April 25th, 2015 was a dark day for the people of Nepal. Over 3 million people were rendered homeless, 22,000 were injured, and at least 9,000 were killed in what was one of the deadliest earthquakes to have struck the country. Measuring 7.8 on the Richter scale, the earthquake struck about 40 miles away from the capital city, Kathmandu, wrecking entire communities. Along with people’s’ livelihoods, Nepal’s cultural sites were also destroyed.
Two and a half years later, communities are still recuperating from the aftermath of this devastating tragedy. Why is it taking this long for the people of Nepal to get back on their feet? The answer is simple. The road to long-term recovery, much like it sounds, is a lengthy process. Obstacles like critical weather conditions (heavy monsoons followed by equally brutal winters bring all construction to a standstill), geographic barriers (the mountainous topography of the region makes it even more difficult to build earthquake resilient structures), and government challenges (corruption and favoritism lead to uneven delivery of aid) have also contributed to the slowdown of recovery in the region.
While each disaster is unique, there are some common lessons to be learned. Working towards rebuilding communities across Nepal has shed light on how best to deal with both recovering from a disaster and preparing for one:
- Early Warning Systems: Even today, earthquake early warning systems have been deployed in only a handful of the world’s seismic hot zones. These systems can warn people minutes before the earthquake strikes. Seismologist Peggy Hellweg of the Berkeley Seismological Laboratory at the University of California, Berkeley said, “If Nepal had a seismic network that operated as the seismic stations in Northern California did in the Napa quake, people in Kathmandu would probably have had 15 to 20 seconds warning.” This would have provided residents with enough time to take appropriate cover, or even escape some collapsing buildings.
- Building Back Better: The reconstruction of communities will mean nothing if future disaster possibilities aren’t taken into account. “Building back better” looks at the bigger picture:
- The building codes need to be improved, town planning has to be done at a more superior level, and the community’s infrastructure needs to be strengthened.
- Decentralized disaster risk reduction planning must be part of the reconstruction and recovery process.
- Data Collection/Access to Information: Japan is one of the most prepared countries when it comes to disaster preparedness. However, when the 2011 earthquake and tsunami struck, it had a shockingly devastating outcome. Seismologists concluded that it was the lack of information that restricted them from predicting a disaster of this magnitude. In the wake of the earthquake, researchers have been working towards building better earthquake models and forecasting for not only Japan, but also the rest of the world.
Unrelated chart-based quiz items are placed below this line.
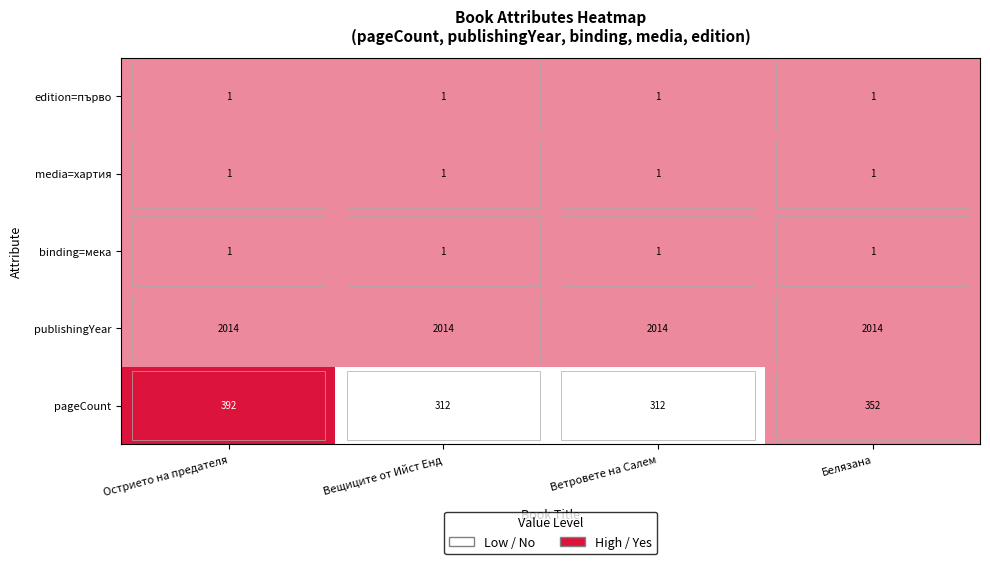

The value of pageCount at Ветровете на Салем is 531. True or false?

False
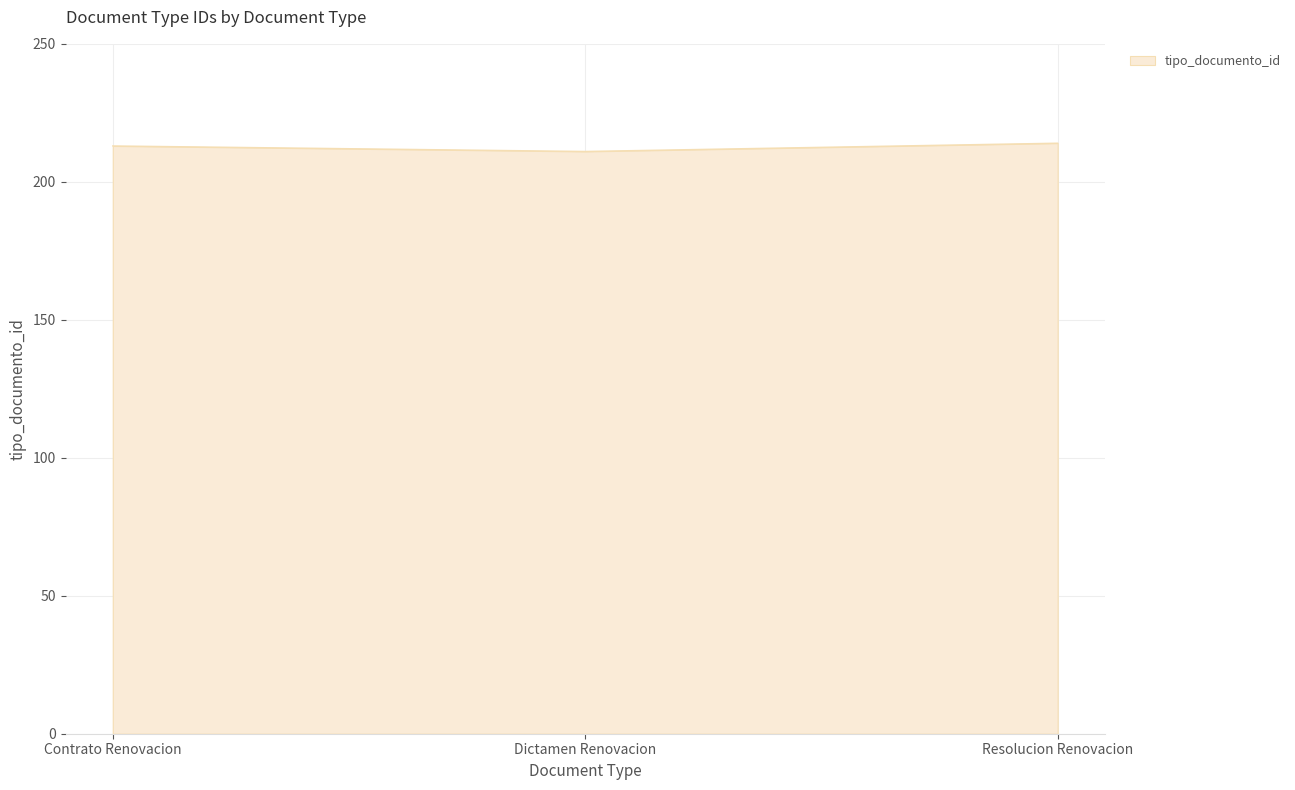

Read the value at Resolucion Renovacion.

214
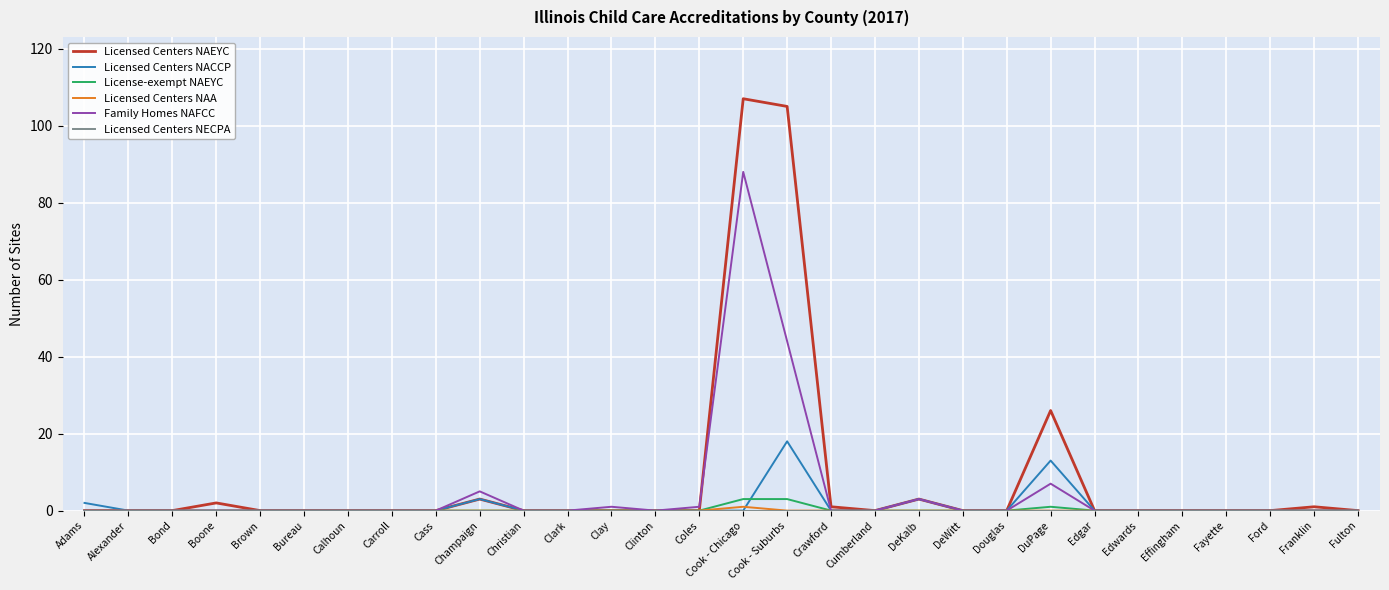

Which series has the widest spread of values?

Licensed Centers NAEYC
- Local Community Involvement: According to research, a community that is struck by disaster recovers faster if locals are involved in the restoration process. Nobody knows communities better than their residents, and it is necessary to involve them at every step of the planning and rebuilding process. In fact, a majority of lifesaving work in any disaster is done by the population themselves.
- Coordination: The lack of coordination between the government and local authorities, coupled with corruption and favoritism, led to the uneven delivery of aid across the country. Additionally, the national government had pledged that all citizens who lost their homes would receive a subsidy of around $2,000 USD to rebuild. As of April 2016, those funds had not been released. Many have avoided rebuilding even modest shelters for fear of losing eligibility for the subsidy, if and when the government made the funds available.
- Immediate Versus Long-Term Relief: Providing immediate relief to the victims of disaster is necessary, but neglecting their long-term shelter needs is a mistake. The damage done by the Nepal earthquake didn’t just stop at infrastructure. People’s’ means of making a living was also affected in the process. Recovery of the local economy and livelihoods is the key to long-term relief.
Since 2015, Give2Asia has been working with local organizations to provide both emergency and long-term relief to victims of the Nepal earthquake. Some of the projects include constructing earthquake-resilient homes for the locals, rebuilding schools and classrooms in several districts, and carrying out earthquake drills and safety-preparedness in schools. Today, Give2Asia is working with Koshish Nepal to seek out persons displaced by the earthquake that suffer from mental health issues and provide them with psychosocial support.
Since 2014, Give2Asia has been a leader in supporting disaster preparedness and resilience by partnering with locally-based organizations that are helping their communities adapt to the growing threat of disasters. Natural disasters are inevitable and we may not be able to prevent them, but we can definitely work towards building a more resilient community, one that emerges from such incidents stronger than ever.